Udało mi się trochę, lecz poruszyłam się w momencie, gdy lekarz dotknął mnie igłą chirurgiczną.

- Panno Ward, nie może się pani poruszać. - upomniał mnie. Kilian zbliżył się i położył dłonie na mojej szczęce po obu stronach twarzy. Spojrzałam w jego fioletowe oczy.

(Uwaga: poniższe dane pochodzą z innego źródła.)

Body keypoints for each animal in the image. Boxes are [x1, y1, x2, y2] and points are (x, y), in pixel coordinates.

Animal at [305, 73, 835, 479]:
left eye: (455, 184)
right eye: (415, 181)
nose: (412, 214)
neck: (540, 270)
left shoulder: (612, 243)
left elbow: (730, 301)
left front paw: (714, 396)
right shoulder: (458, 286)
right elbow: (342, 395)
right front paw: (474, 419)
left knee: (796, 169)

- Dalia, spokojnie. - jego ciepły oddech uderzył we mnie. Potem mnie pocałował trzymając i stabilizując głowę, tak bym się nie ruszała.

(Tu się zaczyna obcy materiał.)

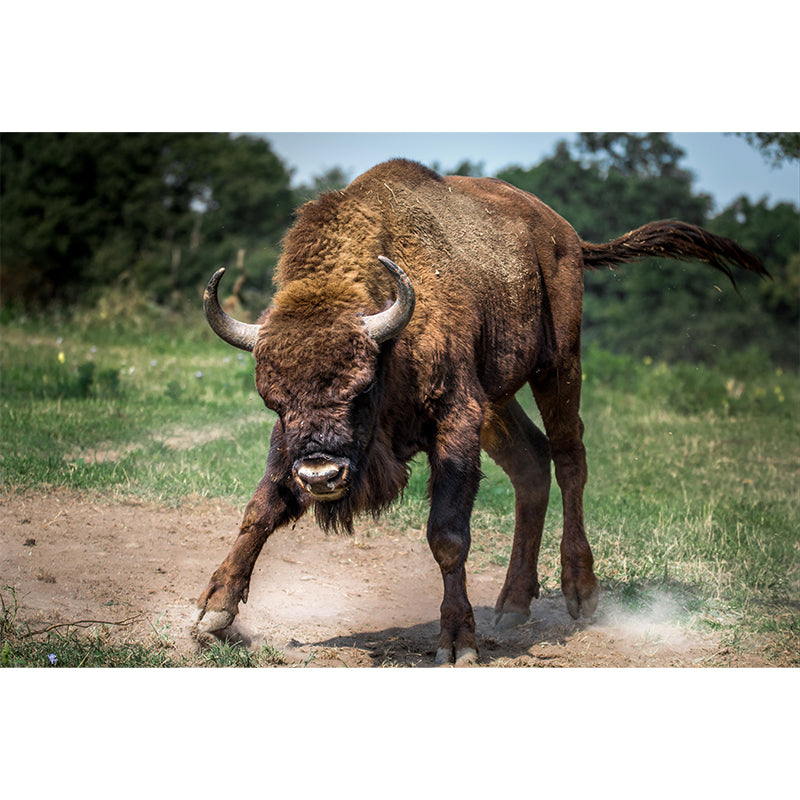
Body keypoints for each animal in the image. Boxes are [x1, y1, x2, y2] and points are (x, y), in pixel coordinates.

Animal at [192, 158, 766, 665]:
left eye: (362, 387)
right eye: (273, 400)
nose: (320, 475)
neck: (392, 339)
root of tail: (565, 236)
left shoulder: (456, 419)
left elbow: (447, 535)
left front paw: (457, 643)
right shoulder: (294, 444)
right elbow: (261, 507)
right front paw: (212, 616)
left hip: (558, 365)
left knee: (569, 458)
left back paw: (580, 593)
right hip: (499, 400)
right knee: (531, 464)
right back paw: (512, 605)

Całowaliśmy się tak przez jakiś czas, poruszając tylko wargami. Choć w sumie to mi się mogło tylko tak wydawać.

- I koniec. - przerwał nam medyk, a my odsunęliśmy się od siebie, nadal patrząc na nas.

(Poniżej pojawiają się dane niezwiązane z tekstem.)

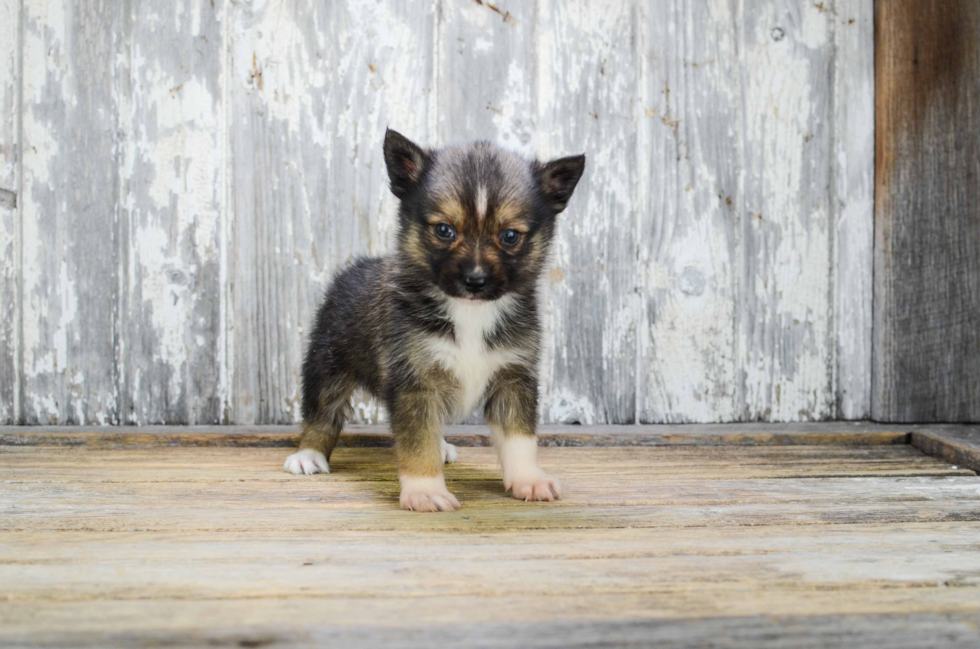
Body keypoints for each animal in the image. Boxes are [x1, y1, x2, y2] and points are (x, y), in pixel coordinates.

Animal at [286, 128, 588, 512]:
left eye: (510, 236)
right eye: (444, 230)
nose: (475, 280)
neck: (470, 311)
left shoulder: (513, 378)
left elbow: (520, 437)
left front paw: (528, 479)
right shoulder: (416, 381)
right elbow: (417, 442)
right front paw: (425, 490)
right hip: (327, 362)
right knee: (322, 412)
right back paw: (308, 454)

~O ty parówko, już mu wybaczyłaś. - zaśmiała się wilczyca.

~No wybacz, ma porządne argumenty. - także się zaśmiałam w myślach i uśmiechnęłam.

- To co, idziemy do domu w końcu zjeść to śniadanie?-zapytał Kilian. - Kiedy mamy się znowu pojawić?

-Pokażcie się za dziesięć dni i zalecam codziennie zmieniać opatrunek. - powiedział.

- Nie ma innego wyjścia niż ten bandaż na głowie? - spytałam z nikłą nadzieją, iż nie będę musiała z tym tyle chodzić.

- Jest, tylko byś musiała ogolić włosy wokół rany.

- A to nie, dziękuję. - powiedziałam zaprzeczając. - Chodźmy stąd. Głodna jestem.

Wstaliśmy i po podziękowaniu z mojej strony i milczeniu ze strony Kiliana, wyszliśmy z ośrodka.

* POV Dalia *

Sytuacja z zaszywaniem rany i dziwny doktor, spowodowali, iż ta wcześniejsza cisza i niepewność poszły się paść w pole wraz z kozami i krowami. Byłam z tego zadowolona, lecz nie wiem, czy to dobrze, bo czy warto uciszać jakąkolwiek kłótnie albo urazę? Byłoby to zakopywanie problemów pod jabłonką w ogrodzie, a tego nie powinno się robić, ponieważ po czasie zacznie brakować miejsca pod drzewem i wszystko zacznie gnić wraz ze spadającymi owocami. Natomiast w zamian powinniśmy je umiejętnie rozwiązywać.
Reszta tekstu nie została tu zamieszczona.